When I began my PhD at Glasgow University in 1999, I appreciated that the "reality" of researching male age-discrepant/intergenerational sexualities and relationships would likely prove a hotly contested topic. But I did not anticipate that my mother and I would be subjected to offensive phone-calls; two lengthy Senate investigations; having sensitive material stolen from my office and passed on to a journalist; explaining my research to officers from the Serious Crime Squad; the News of the World taking a photo of me inside our house; and, finally, a series of ill-informed political attacks.

Other major works

Despite censorship of his work from Sociological Research Online, Sexualities, and Sociological Review, Yuill has published two Encyclopedia articles. The first, co-authored with his PhD supervisor David T. Evans, was the entry for pedophilia in “The Blackwell Encyclopedia of Sociology” in 2007.[12] The second was an entry for pederasty in Greenwood’s Love, Courtship and Sexuality through history, Volume 6, in 2008. He has also published a critical commentary of Diederik Janssen's "Re-Queering queer youth development: A Post-Developmental Approach to Childhood and Pedagogy" entitled "Re-scheduling child sexual trajectories” in the Journal of LGBT Youth, 2008, 5(3).[13] Written with Dean Durber, "‘Querying’ the Limits of Queering Boys Through the Contested Discourses on Sexuality" was published in Sexuality & Culture.[14]

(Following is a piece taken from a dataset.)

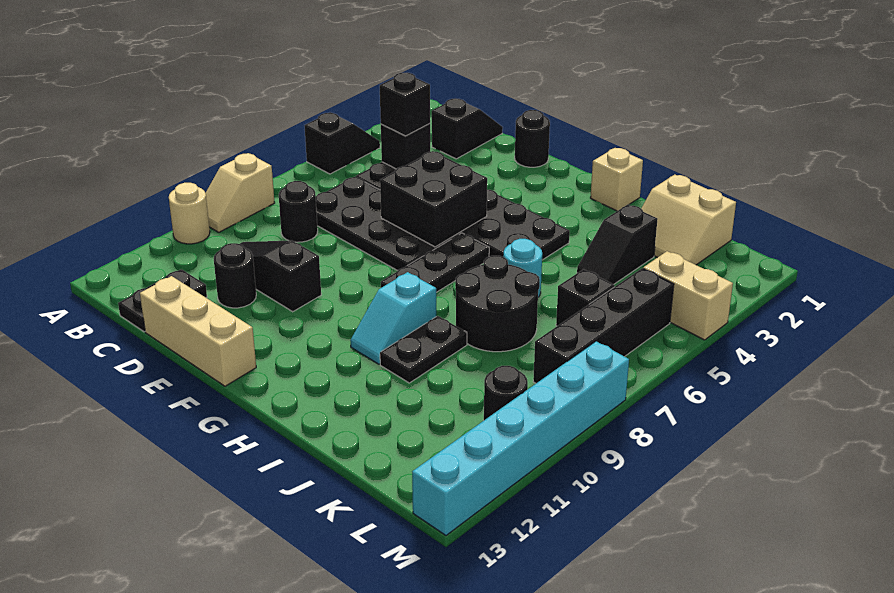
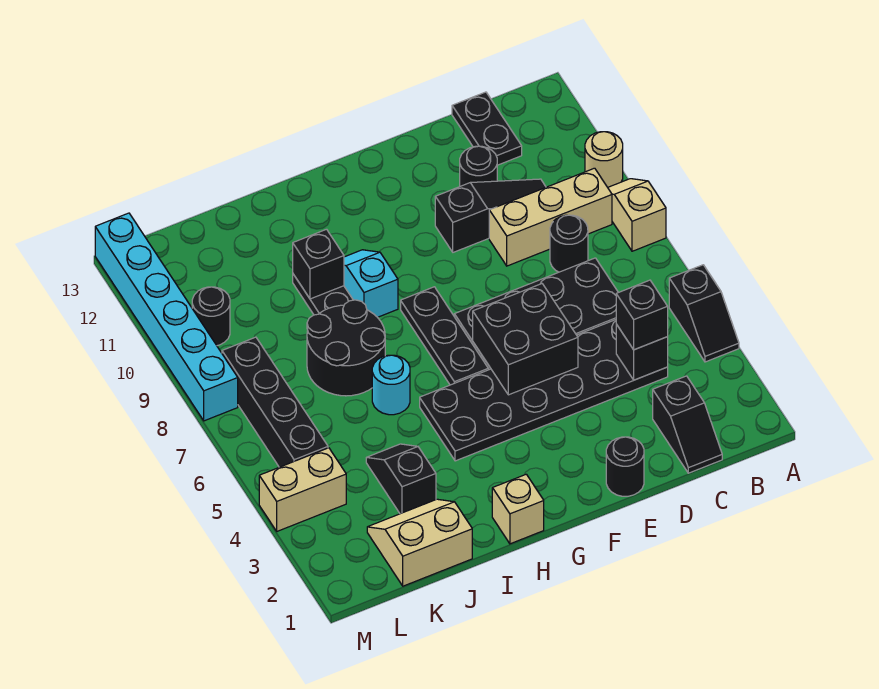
tan 1x3 brick [140,276,256,386] -> tan 1x3 brick moved to [489,168,612,266]
black 1x1 brick [556,269,615,326] -> black 1x1 brick moved to [293,229,344,299]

Yuill has collaborated with Bruce Rind, publishing a 2012 paper on the topic of Hebephilia, within its historical and anthropological context. This followed academic controversy over the idea of Hebephilia as a form of pathology - something Yuill and Rind argue is ahistorical.

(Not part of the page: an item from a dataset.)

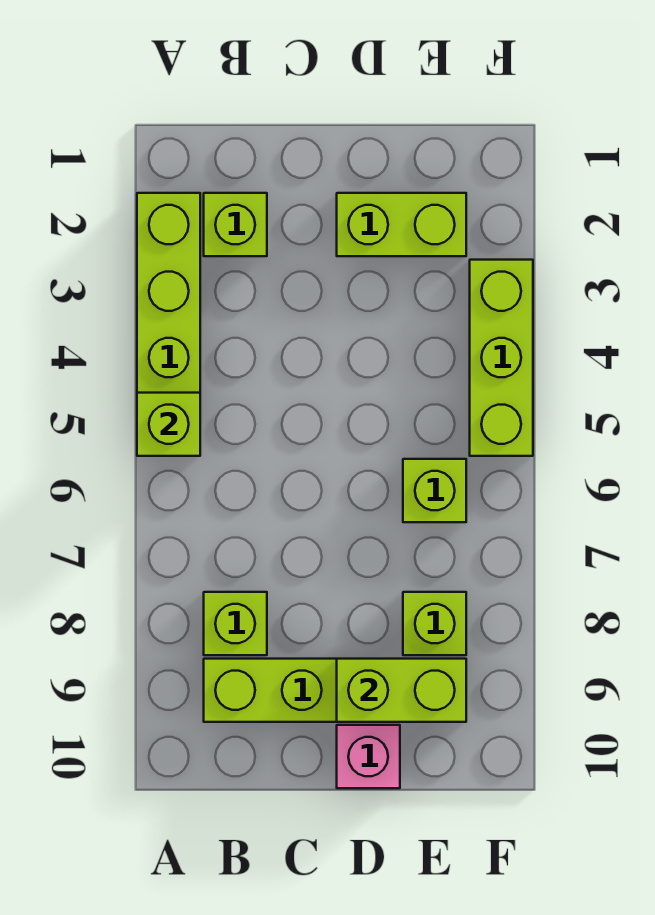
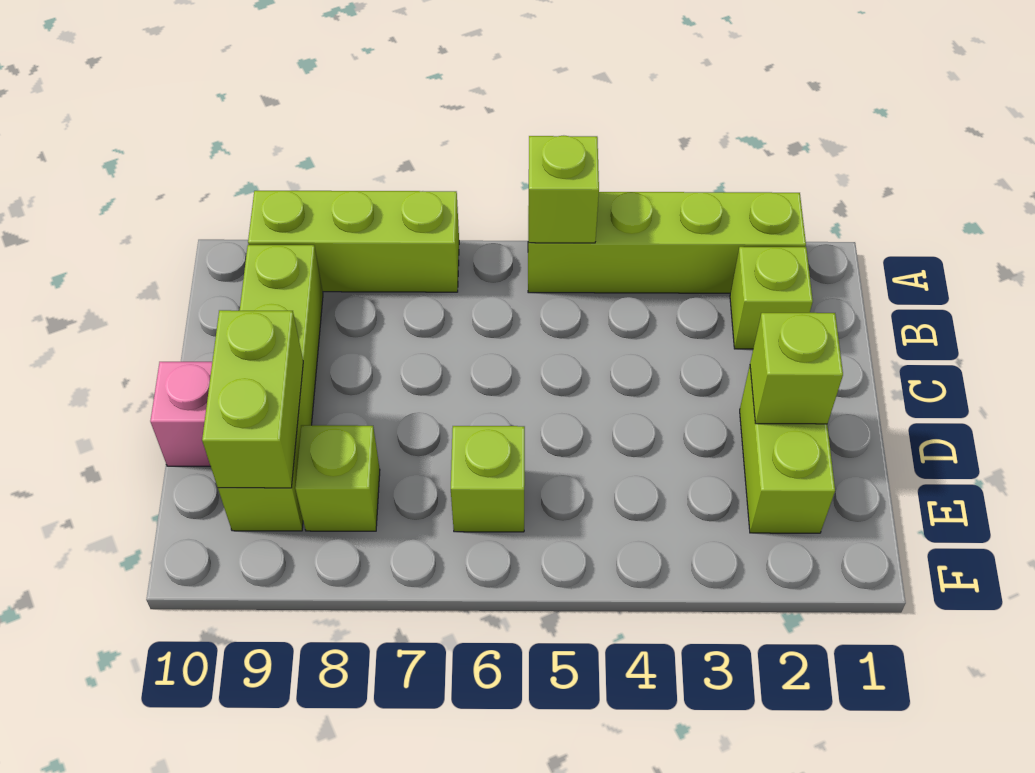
lime 1x1 brick [204,592,267,655] -> lime 1x1 brick moved to [750,313,843,424]
lime 1x3 brick [470,260,533,456] -> lime 1x3 brick moved to [248,191,459,292]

Yuill himself details his experience of facing researcher stigma and media attack in his 2010 scholarly article Interrogating the Essential: Moral Baselines on Adult-Child Sex.[15] He documents attacks on himself and past researchers most fully in a contribution to Censoring Sex Research (2013), with a book chapter titled Intergenerational Sexualities: A Case Study on the Colonization of Late Modern Sexual Subjects and Researcher Agendas.[16] The historian Rachel Hope Cleves summarizes Yuill's story in her award-winning 2020 book Unspeakable: A Life Beyond Sexual Morality, examining once famous and influential pederast Norman Douglas. Cleves sees Yuill's case as an example of the potential risks of writing and publishing on intergenerational relations.